Exactly retype the opening line of the entries and every line after it, ending with the line that contains "challenges. Common financial management". Skip all pictures.

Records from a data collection

● ● ●

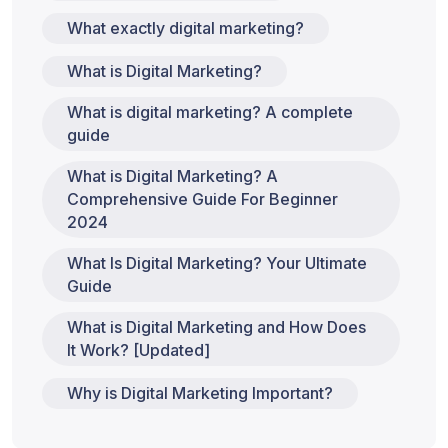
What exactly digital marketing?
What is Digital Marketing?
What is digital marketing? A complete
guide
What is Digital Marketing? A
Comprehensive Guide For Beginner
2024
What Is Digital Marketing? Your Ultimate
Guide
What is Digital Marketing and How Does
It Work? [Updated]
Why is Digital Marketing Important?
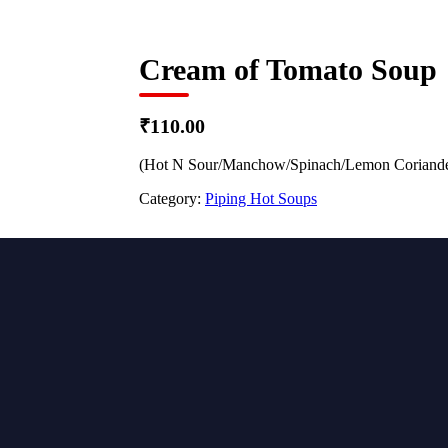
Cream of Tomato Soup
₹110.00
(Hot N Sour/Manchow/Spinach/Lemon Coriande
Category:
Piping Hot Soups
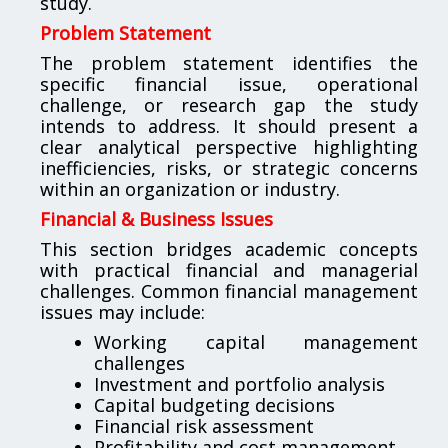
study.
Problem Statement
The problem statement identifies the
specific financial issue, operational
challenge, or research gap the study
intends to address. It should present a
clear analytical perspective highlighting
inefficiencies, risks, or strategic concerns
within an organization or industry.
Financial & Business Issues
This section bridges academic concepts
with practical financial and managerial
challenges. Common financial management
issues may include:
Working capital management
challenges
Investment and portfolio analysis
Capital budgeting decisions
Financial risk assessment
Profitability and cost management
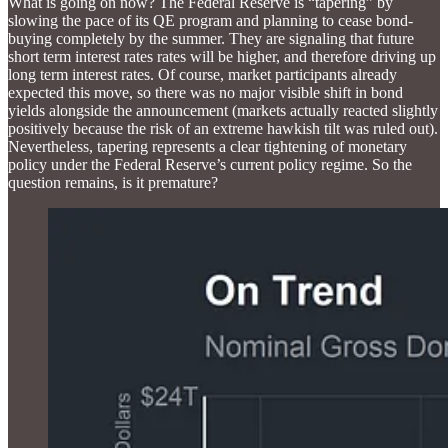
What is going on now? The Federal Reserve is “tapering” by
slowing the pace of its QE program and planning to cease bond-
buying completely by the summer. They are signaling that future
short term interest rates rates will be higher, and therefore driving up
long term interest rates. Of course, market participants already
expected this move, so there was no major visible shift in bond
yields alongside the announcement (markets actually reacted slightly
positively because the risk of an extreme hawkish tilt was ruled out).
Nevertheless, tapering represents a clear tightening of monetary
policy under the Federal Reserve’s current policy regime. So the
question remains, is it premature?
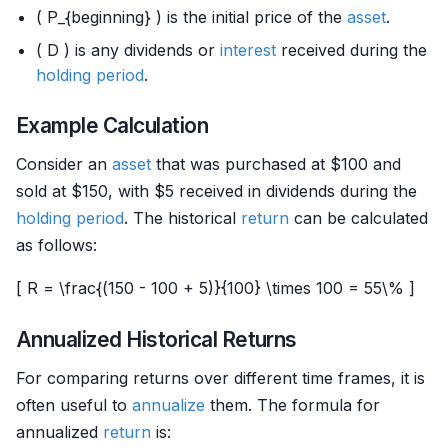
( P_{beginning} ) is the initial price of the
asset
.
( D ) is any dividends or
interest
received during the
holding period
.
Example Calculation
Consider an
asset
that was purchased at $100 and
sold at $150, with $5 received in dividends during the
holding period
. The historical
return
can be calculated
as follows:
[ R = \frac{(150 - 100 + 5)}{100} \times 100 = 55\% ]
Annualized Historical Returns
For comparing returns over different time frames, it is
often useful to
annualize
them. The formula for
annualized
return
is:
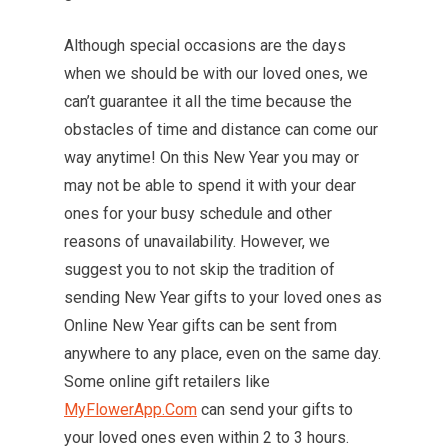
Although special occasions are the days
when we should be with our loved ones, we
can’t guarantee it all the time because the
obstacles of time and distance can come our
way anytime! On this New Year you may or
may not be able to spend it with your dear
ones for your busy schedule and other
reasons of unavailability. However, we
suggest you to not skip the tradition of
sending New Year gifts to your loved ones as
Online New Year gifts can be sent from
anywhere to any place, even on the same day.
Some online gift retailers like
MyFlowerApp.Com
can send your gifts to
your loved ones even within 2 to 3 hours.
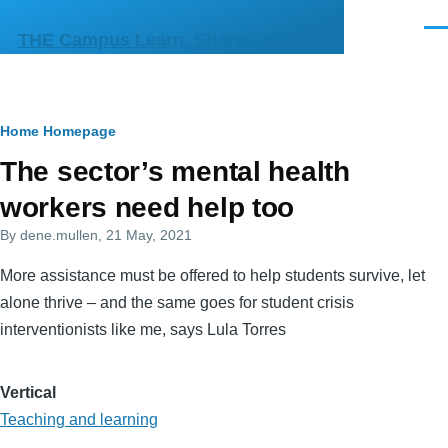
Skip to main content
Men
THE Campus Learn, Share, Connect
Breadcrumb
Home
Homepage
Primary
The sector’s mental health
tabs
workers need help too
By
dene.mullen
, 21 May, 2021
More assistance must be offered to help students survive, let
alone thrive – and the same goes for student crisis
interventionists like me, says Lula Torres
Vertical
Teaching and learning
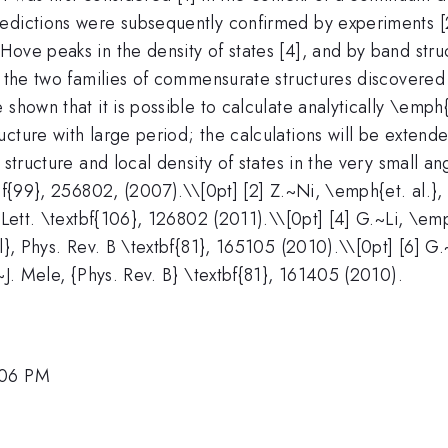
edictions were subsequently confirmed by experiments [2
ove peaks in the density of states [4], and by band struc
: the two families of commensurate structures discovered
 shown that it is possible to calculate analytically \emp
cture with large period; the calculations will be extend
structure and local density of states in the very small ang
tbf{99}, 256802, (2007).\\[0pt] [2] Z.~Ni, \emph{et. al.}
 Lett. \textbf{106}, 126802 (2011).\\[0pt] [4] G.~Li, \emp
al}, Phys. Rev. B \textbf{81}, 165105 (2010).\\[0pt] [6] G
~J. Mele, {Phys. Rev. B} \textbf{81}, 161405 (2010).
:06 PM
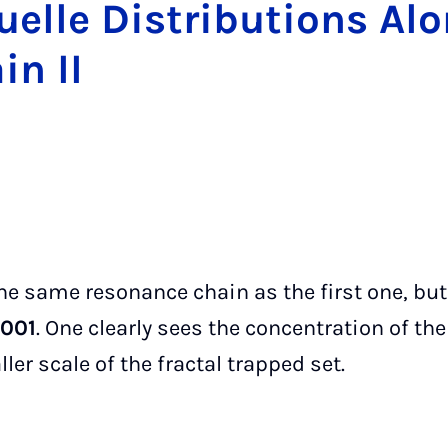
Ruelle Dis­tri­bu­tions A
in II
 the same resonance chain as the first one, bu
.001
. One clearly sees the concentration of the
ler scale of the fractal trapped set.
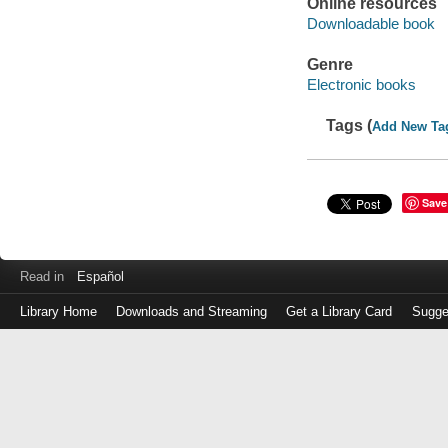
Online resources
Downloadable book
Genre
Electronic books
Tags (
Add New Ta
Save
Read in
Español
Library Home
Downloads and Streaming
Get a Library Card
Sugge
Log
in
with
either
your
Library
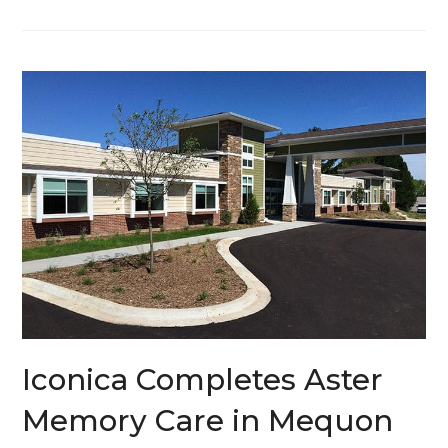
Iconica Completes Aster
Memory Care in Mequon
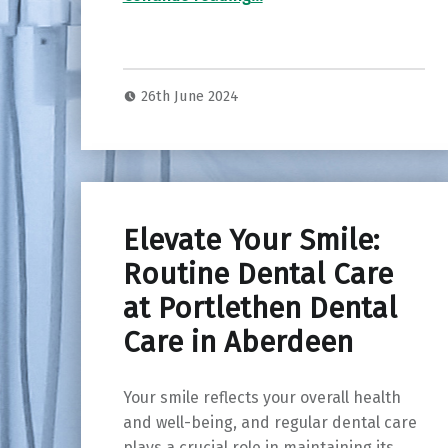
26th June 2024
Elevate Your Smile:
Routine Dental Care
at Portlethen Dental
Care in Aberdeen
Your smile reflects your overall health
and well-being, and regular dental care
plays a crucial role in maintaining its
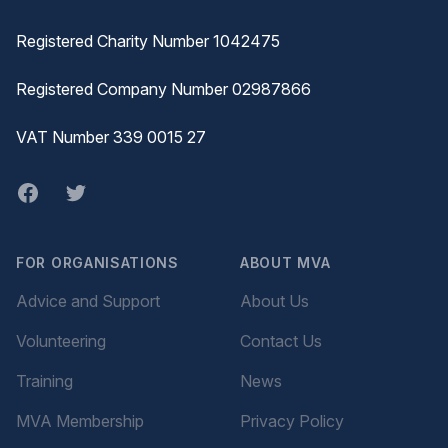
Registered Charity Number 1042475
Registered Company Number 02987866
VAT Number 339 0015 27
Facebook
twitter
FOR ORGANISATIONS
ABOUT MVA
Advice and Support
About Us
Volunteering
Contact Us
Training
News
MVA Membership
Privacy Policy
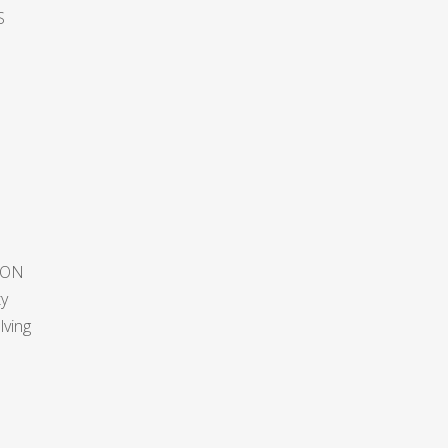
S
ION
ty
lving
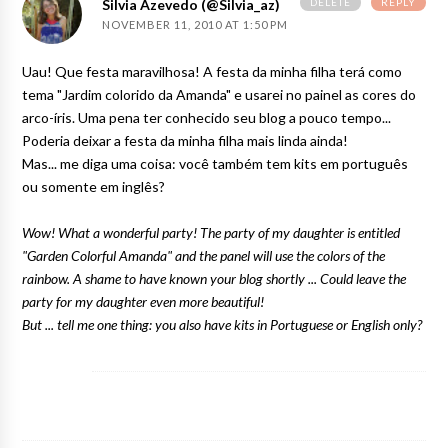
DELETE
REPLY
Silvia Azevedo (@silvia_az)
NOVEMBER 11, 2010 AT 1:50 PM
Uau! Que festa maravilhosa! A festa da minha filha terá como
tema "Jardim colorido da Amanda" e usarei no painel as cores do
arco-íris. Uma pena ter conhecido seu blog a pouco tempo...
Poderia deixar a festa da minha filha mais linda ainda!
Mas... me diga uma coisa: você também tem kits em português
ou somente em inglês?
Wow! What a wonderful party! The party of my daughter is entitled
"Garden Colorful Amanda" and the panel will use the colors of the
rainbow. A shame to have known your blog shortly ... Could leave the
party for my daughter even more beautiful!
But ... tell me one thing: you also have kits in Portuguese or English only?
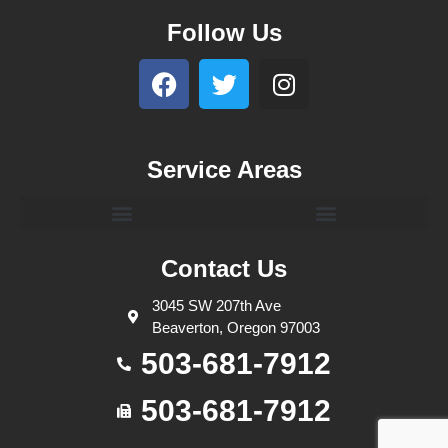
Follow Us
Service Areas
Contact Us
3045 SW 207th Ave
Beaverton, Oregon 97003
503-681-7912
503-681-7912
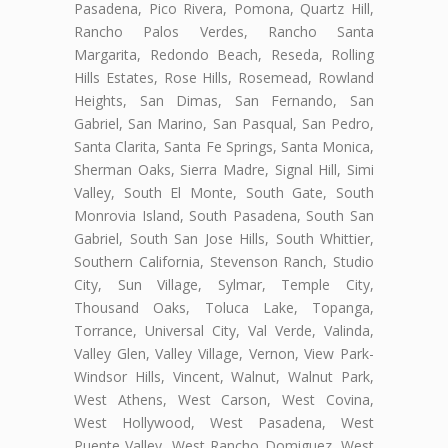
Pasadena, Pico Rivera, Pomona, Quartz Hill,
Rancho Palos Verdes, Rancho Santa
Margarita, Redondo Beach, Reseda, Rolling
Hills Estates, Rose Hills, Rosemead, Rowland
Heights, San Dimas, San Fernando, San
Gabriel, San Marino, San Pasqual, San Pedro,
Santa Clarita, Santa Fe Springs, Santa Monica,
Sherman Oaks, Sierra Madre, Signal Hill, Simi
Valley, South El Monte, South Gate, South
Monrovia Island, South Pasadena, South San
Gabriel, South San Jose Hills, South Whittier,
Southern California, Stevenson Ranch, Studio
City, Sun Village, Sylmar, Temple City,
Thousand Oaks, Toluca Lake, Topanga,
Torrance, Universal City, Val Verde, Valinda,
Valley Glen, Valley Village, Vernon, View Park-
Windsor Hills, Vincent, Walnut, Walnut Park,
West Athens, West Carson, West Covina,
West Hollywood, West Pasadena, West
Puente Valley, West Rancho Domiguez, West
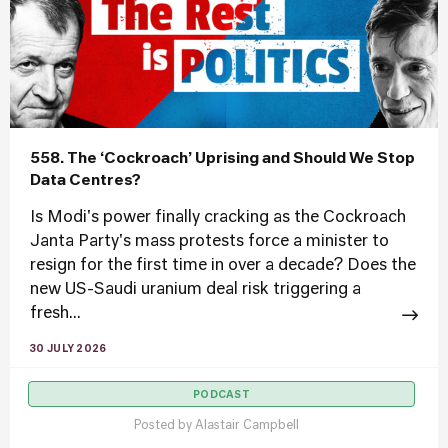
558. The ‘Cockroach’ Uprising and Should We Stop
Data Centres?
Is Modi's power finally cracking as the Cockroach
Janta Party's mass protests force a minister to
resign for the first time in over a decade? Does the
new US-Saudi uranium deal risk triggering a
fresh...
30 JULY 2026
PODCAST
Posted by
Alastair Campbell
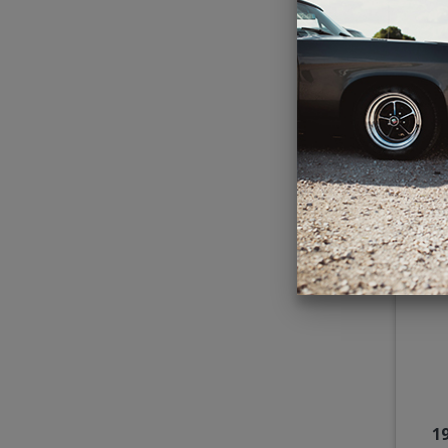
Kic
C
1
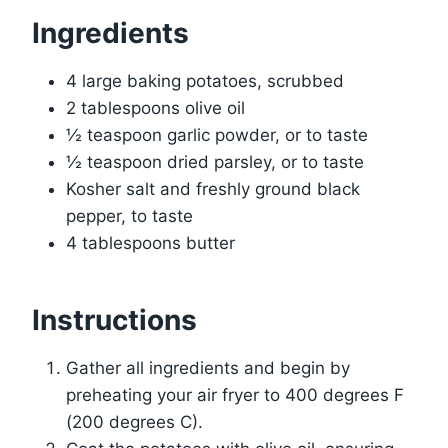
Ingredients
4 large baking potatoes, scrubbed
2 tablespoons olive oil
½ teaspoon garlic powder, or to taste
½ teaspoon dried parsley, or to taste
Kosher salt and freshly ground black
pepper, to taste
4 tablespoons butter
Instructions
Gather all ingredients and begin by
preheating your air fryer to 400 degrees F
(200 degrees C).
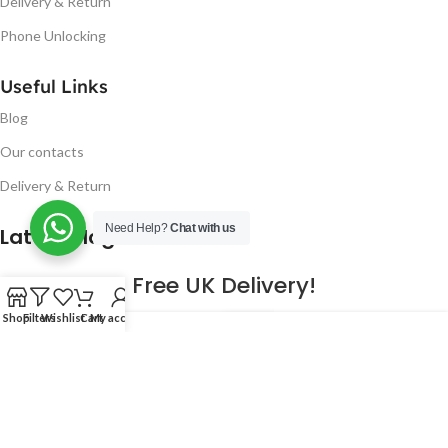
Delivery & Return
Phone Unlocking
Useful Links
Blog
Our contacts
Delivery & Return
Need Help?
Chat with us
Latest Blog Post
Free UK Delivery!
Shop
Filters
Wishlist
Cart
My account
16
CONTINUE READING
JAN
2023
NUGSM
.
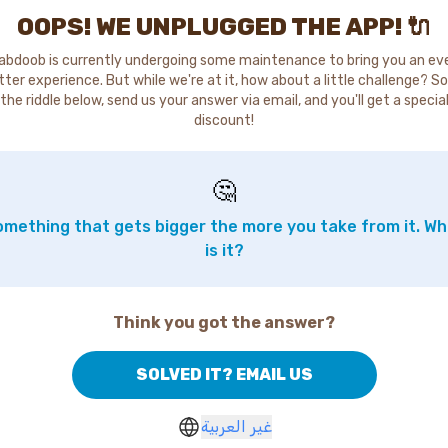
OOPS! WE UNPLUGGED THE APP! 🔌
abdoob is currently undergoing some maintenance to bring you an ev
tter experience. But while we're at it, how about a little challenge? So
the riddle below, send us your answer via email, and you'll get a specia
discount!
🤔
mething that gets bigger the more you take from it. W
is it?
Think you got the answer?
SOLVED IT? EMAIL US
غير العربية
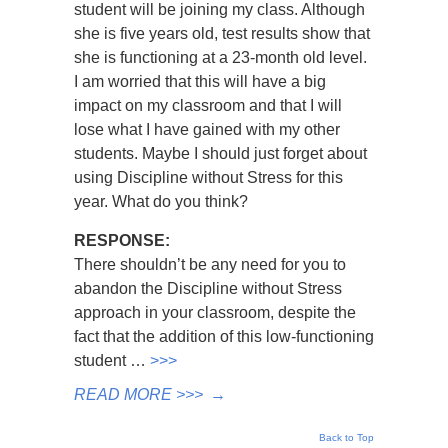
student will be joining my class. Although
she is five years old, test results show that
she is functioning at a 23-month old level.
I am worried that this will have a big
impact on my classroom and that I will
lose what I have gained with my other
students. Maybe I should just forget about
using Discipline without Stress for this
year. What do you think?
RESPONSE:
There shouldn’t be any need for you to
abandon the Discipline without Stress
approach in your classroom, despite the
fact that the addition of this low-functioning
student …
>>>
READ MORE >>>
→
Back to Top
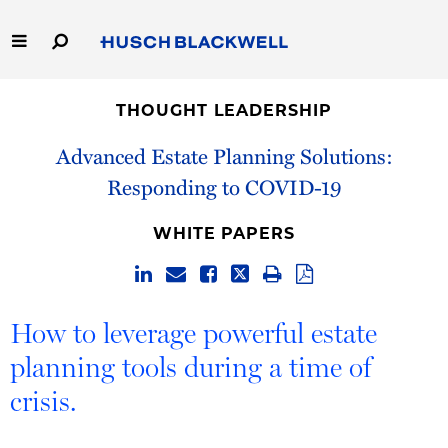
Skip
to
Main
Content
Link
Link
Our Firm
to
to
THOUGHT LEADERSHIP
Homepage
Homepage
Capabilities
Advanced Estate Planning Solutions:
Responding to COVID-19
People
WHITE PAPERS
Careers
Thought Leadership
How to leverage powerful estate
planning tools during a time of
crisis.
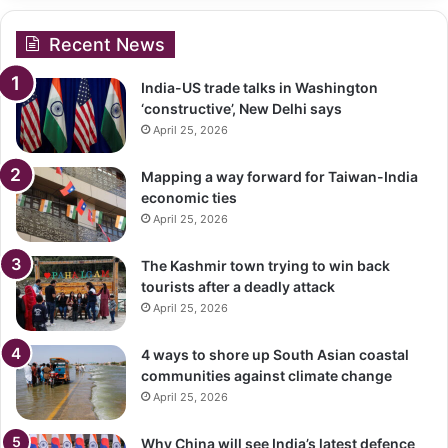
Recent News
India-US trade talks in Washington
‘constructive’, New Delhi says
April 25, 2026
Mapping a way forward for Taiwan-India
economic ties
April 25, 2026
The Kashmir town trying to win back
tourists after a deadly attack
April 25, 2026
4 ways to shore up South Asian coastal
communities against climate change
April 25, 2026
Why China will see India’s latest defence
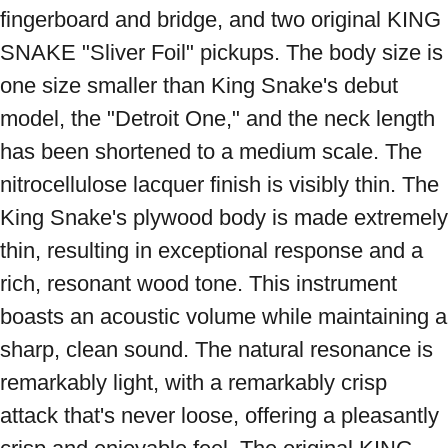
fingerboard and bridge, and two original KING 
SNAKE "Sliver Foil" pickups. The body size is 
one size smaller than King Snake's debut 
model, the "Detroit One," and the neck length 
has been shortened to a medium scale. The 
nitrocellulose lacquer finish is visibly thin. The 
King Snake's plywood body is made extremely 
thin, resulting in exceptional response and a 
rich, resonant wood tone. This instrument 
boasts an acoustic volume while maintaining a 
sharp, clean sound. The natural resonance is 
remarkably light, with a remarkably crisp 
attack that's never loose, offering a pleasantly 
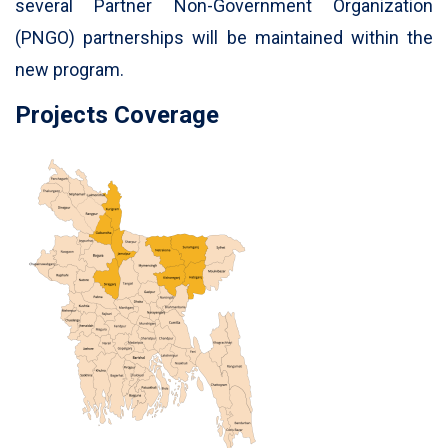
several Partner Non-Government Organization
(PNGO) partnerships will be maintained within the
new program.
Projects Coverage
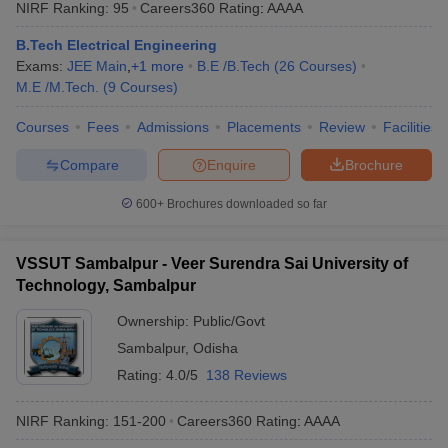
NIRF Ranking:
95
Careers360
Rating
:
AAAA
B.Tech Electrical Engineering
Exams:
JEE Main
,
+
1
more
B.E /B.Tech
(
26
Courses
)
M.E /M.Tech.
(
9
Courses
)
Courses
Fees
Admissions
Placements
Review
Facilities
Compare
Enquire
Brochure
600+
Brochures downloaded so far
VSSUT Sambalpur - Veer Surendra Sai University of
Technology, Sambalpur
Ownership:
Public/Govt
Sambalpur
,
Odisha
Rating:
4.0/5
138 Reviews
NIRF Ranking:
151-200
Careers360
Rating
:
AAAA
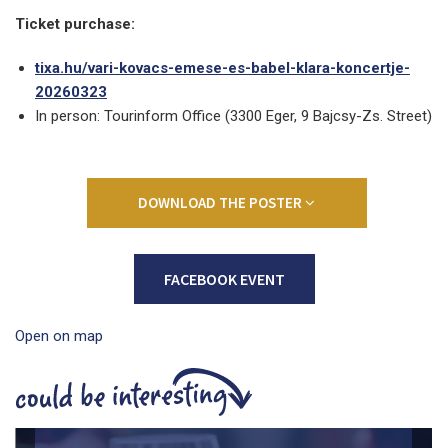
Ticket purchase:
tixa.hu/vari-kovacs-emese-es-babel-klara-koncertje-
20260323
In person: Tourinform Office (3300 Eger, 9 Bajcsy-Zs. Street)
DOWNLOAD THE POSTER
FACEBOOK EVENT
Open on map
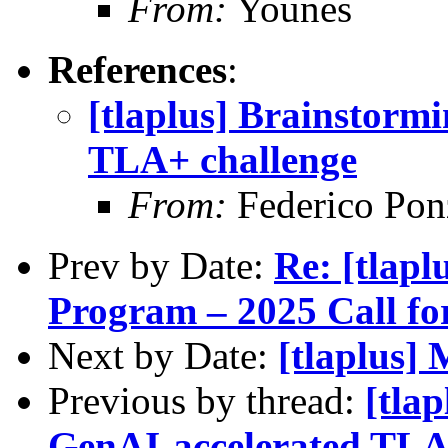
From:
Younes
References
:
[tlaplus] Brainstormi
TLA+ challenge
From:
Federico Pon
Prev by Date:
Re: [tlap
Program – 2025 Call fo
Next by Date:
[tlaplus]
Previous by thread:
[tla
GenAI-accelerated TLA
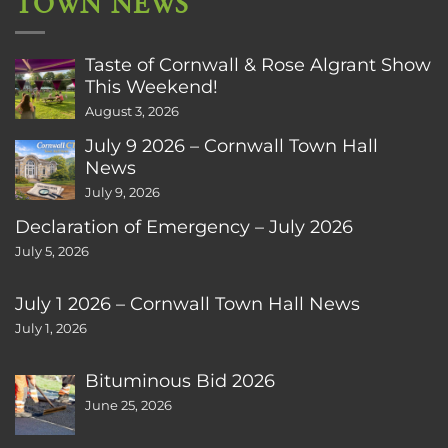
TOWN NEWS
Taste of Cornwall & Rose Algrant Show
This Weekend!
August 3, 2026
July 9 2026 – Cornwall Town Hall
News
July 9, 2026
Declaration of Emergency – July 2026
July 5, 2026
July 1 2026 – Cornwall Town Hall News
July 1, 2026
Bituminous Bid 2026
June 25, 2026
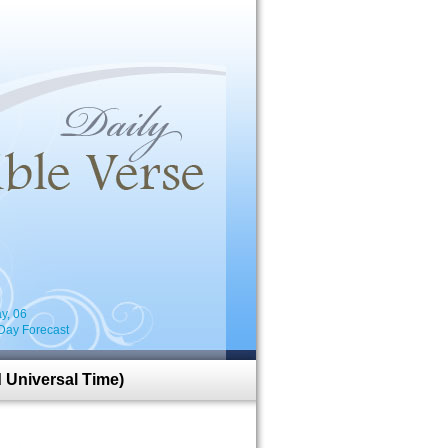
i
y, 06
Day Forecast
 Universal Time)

● ● ●

== TASK RESULT ==
What exactly digital marketing?
What is Digital Marketing?
What is digital marketing? A complete
guide
What is Digital Marketing? A
Comprehensive Guide For Beginner
2024
What Is Digital Marketing? Your Ultimate
Guide
What is Digital Marketing and How Does
It Work? [Updated]
Why is Digital Marketing Important?
Cream of Tomato Soup
₹110.00
(Hot N Sour/Manchow/Spinach/Lemon Coriande
Category:
Piping Hot Soups
study.
Problem Statement
The problem statement identifies the
specific financial issue, operational
challenge, or research gap the study
intends to address. It should present a
clear analytical perspective highlighting
inefficiencies, risks, or strategic concerns
within an organization or industry.
Financial & Business Issues
This section bridges academic concepts
with practical financial and managerial
challenges. Common financial management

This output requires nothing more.